— About this exercise —
The data should be printed in full, character for character.

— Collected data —
·····
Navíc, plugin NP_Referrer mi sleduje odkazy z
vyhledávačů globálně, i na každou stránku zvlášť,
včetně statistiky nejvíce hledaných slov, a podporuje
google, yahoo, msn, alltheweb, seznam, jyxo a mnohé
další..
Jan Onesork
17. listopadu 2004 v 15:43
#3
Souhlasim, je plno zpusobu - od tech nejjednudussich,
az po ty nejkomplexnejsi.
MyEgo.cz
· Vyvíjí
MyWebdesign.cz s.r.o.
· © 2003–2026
·····
— Your solution —
Navíc, plugin NP_Referrer mi sleduje odkazy z
vyhledávačů globálně, i na každou stránku zvlášť,
včetně statistiky nejvíce hledaných slov, a podporuje
google, yahoo, msn, alltheweb, seznam, jyxo a mnohé
další..
Jan Onesork
17. listopadu 2004 v 15:43
#3
Souhlasim, je plno zpusobu - od tech nejjednudussich,
az po ty nejkomplexnejsi.
MyEgo.cz
· Vyvíjí
MyWebdesign.cz s.r.o.
· © 2003–2026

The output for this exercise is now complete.